I’m sure you have your mind on higher things than the soapier side of the royal family, but I love it. I have a collection of commemorative china, my mum’s knitting me a copy of one of Princess Diana’s jumpers, I cried at Meghan and Harry’s wedding, and of course I was glued to their interview with Oprah.
However, I know you don’t come to this site for coverage of every tear and tiara – there’s more than enough of that in every newspaper today. Stay with me, though, because there is an economics angle to the saga of the Sussexes.
Like a lot of family feuds, Meghan and Harry’s falling-out with the royals comes down to money – significant quantities of it belonging to the taxpayer.

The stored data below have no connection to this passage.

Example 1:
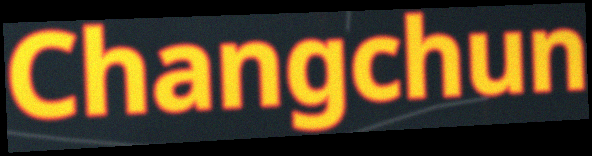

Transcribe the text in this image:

Changchun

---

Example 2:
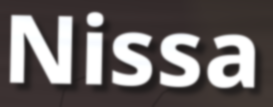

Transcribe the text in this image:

Nissa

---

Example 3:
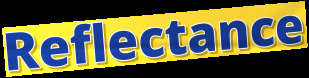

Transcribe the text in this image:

Reflectance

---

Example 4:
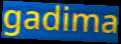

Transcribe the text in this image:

gadima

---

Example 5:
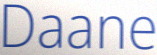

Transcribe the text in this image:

Daane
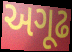
અગૂઢ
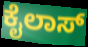
ಕೈಲಾಸ್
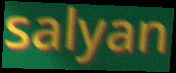
salyan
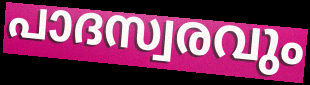
പാദസ്വരവും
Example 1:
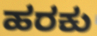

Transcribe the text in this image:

ಹರಕು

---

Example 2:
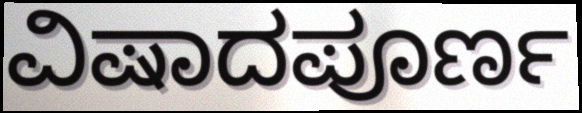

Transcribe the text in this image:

ವಿಷಾದಪೂರ್ಣ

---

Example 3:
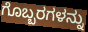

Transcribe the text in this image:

ಗೊಬ್ಬರಗಳನ್ನು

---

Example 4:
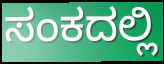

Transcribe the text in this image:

ಸಂಕದಲ್ಲಿ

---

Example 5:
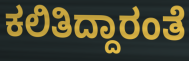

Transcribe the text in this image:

ಕಲಿತಿದ್ದಾರಂತೆ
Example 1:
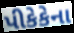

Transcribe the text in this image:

પીકેકેના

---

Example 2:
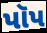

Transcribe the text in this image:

પૉપ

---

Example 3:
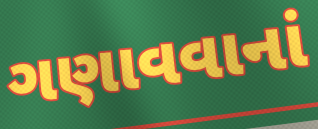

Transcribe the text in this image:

ગણાવવાનાં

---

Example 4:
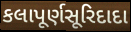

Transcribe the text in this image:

It’s a dispute that highlights the tension between the Windsors’ constitutional place in British society, their claims on the public purse, and their identity as a family like any other, made up of flawed individuals with their own interests and aspirations.
Every teenager who’s argued with their parents about their pocket money knows how emotional these fights can get, and Harry’s sense of being set adrift is palpable when he says, “my family literally cut me off financially”. But his family isn’t ordinary and nor are their finances.

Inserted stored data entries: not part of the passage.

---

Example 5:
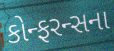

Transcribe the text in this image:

કોન્ફરન્સના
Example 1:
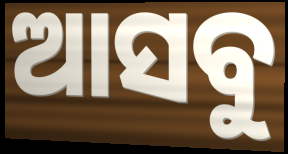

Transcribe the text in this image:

ଆସବୁ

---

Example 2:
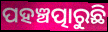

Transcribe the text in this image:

ପହଞ୍ଚତ୍ପାରୁଛି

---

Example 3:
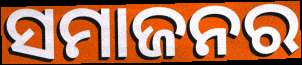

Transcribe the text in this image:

ସମାଜନର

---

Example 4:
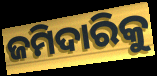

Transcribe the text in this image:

ଜମିଦାରିକୁ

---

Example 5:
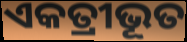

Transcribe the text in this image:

ଏକତ୍ରୀଭୂତ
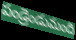
పండ్రెండుమంది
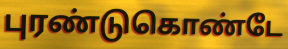
புரண்டுகொண்டே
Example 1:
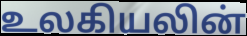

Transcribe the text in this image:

உலகியலின்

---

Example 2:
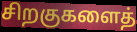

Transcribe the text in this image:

Republicans like to argue that the royals are a waste of taxpayers’ money, but that isn’t quite the case. The majority of funding the Queen receives for official purposes – the sovereign grant – comes out of the profits from the land and properties that make up the Crown Estate. It’s ‘public money’ in the sense that the Queen runs the business of the Crown Estate for the nation, and the nation is getting a pretty good deal. In 2020 the grant was set at 25%, meaning the Treasury got £257.6m. The Prince of Wales receives an income from the Duchy of Cornwall – a vast stretch of agricultural land which he holds in trust and must pass on intact to future dukes – and he pays income tax at the top rate.